Warszawa. W „Kurierze Porannym” ukazuje się artykuł polemiczny Andrzeja Pleśniewicza pod tytułem Spór o doktorową. Rozwichrzone problematy dyskusji literackiej, będący głosem w sporze literackim pomiędzy Brunonem Schulzem i Witoldem Gombrowiczem.

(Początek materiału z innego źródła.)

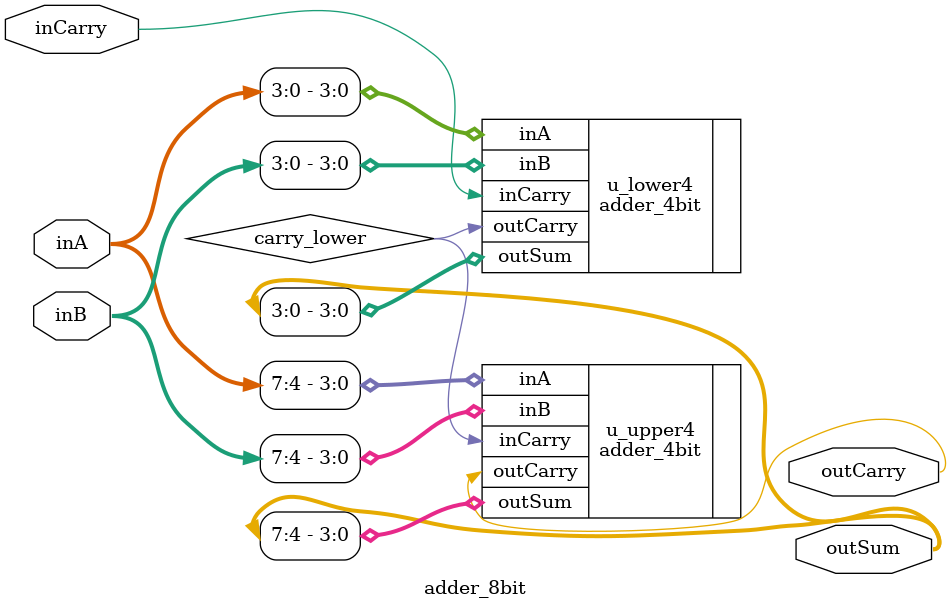
<source format=sv>
module adder_8bit (
    input  logic [7:0] inA,
    input  logic [7:0] inB,
    input  logic       inCarry,
    output logic [7:0] outSum,
    output logic       outCarry
);
    logic carry_lower;

    // Connect lower 4 bits as vectors
    adder_4bit u_lower4 (
        .inA(inA[3:0]),
        .inB(inB[3:0]),
        .inCarry(inCarry),
        .outSum(outSum[3:0]),
        .outCarry(carry_lower)
    );

    // Connect upper 4 bits as vectors
    adder_4bit u_upper4 (
        .inA(inA[7:4]),
        .inB(inB[7:4]),
        .inCarry(carry_lower),
        .outSum(outSum[7:4]),
        .outCarry(outCarry)
    );
endmodule

</source>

Artykuł Andrzeja Pleśniewicza jest głosem w tak zwanym „sporze o doktorową” pomiędzy Schulzem a Gombrowiczem. Na wstępie publicysta „Kuriera Porannego” wyodrębnia w tym sporze błahy sens towarzyski (plotka), istotne zagadnienie literackie (reakcja pisarza na sąd niekompetentnego czytelnika) oraz sens życiowy i filozoficzny, który stara się przybliżyć czytelnikowi. Zdaniem Pleśniewicza Schulz zareagował na atak Gombrowicza właściwie – w żartobliwy sposób „wypowiedział swe credo artysty”. Gombrowicz zaś popełnił błąd, stając po stronie życia, po stronie prywatności artysty, ale przeciwko literaturze, której bezbronność wobec brutalności życia nie odbiera bynajmniej racji istnienia. Przeżycia utrwalone w dziele mogą być różne od tych, których doświadczył autor, trudno bowiem osiągnąć ideał ujednolicenia życia pisarza z jego twórczością. Zdaniem Gombrowicza ocaleniem dla literatury jest subiektywizm, ale Pleśniewicz uważa to za truizm, pisarz bowiem zawsze obiektywizuje własne doświadczenia i przeżycia1.
Za tę „piękną i głęboką” obronę w sporze z Gombrowiczem Schulz podziękował Pleśniewiczowi w liście z 29 listopada 1936 roku2.